+++ Source passage

Steve might be the last person on the planet other than Gloria’s mother (Mildred Dunnock) who doesn’t know that Gloria is, in the parlance of the period, a tramp. The club owners know it, most of their patrons know it, Weston’s buddy Brigham (Jeffrey Lynn) knows it, and even her mother’s best friend, the snarky Francis (Betty Field) knows it. Weston, though, has become obsessed with Gloria and finds himself falling for her. Gloria dares hope that maybe Liggett can be her ticket to respectability because she's tired of being a tramp.
Butterfield 8 was based upon a John O’Hara story and is a searing tragic drama. As suggested, the values are those of an earlier time period, so expect the film to exploit thinking that today might seem head-scratching. Will Emily and Norma stand by their men? Can mama accept her daughter for who she really is rather than her willfully ignorant fantasy of her? Even the extras have issues, especially Happy (Kay Medford in a small but juicy part), an ex-vaudevillian who now operates a low-class motel that caters to surreptitious trysters.

++++++

### Exercise tasks
(A) Answer these questions from the Butterfield 8 review:
(i) Who plays Gloria's mother?
(ii) What was Butterfield 8 based upon?
(iii) What does Happy now operate?
(B) Retype the Butterfield 8 review from "Butterfield 8 was" to "to surreptitious trysters.".
The lines that follow have no connection to the Butterfield 8 review.

+++ Record set

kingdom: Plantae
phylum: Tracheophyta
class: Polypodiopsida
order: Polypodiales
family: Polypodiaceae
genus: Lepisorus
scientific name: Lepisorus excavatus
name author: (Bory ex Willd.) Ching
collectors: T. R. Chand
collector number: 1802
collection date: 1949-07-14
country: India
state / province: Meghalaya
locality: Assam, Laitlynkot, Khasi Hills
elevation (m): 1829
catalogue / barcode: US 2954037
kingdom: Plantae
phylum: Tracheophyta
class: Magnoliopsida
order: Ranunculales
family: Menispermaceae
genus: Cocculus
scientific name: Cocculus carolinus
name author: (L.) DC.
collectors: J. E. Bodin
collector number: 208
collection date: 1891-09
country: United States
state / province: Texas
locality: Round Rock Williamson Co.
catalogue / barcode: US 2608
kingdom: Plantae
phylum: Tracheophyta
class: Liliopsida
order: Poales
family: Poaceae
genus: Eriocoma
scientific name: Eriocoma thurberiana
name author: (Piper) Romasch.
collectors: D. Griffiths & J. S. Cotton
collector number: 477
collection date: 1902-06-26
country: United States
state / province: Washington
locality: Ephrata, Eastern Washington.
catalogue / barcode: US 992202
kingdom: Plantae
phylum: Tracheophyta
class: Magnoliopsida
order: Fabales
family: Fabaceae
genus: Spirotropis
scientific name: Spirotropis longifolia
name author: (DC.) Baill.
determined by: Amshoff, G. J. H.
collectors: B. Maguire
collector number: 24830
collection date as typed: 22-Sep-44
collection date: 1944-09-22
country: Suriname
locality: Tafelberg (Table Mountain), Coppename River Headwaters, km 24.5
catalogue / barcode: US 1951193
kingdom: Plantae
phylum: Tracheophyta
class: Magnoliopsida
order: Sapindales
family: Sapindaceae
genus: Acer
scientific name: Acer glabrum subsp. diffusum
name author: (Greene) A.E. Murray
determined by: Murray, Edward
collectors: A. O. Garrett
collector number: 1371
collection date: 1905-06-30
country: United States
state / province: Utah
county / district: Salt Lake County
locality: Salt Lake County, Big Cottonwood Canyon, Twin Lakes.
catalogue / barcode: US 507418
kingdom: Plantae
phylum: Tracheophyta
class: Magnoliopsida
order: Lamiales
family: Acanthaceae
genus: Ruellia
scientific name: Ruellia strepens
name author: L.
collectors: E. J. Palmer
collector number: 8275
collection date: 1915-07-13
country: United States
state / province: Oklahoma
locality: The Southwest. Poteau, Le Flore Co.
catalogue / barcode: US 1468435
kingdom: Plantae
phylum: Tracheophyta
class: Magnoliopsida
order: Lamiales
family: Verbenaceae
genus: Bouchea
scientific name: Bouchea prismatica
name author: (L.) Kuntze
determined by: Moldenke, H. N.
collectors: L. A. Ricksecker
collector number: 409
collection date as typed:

++++++

### Outputs for the tasks
(A)
(i) Mildred Dunnock
(ii) A John O'Hara story
(iii) A low-class motel that caters to surreptitious trysters

(B)
Butterfield 8 was based upon a John O’Hara story and is a searing tragic drama. As suggested, the values are those of an earlier time period, so expect the film to exploit thinking that today might seem head-scratching. Will Emily and Norma stand by their men? Can mama accept her daughter for who she really is rather than her willfully ignorant fantasy of her? Even the extras have issues, especially Happy (Kay Medford in a small but juicy part), an ex-vaudevillian who now operates a low-class motel that caters to surreptitious trysters.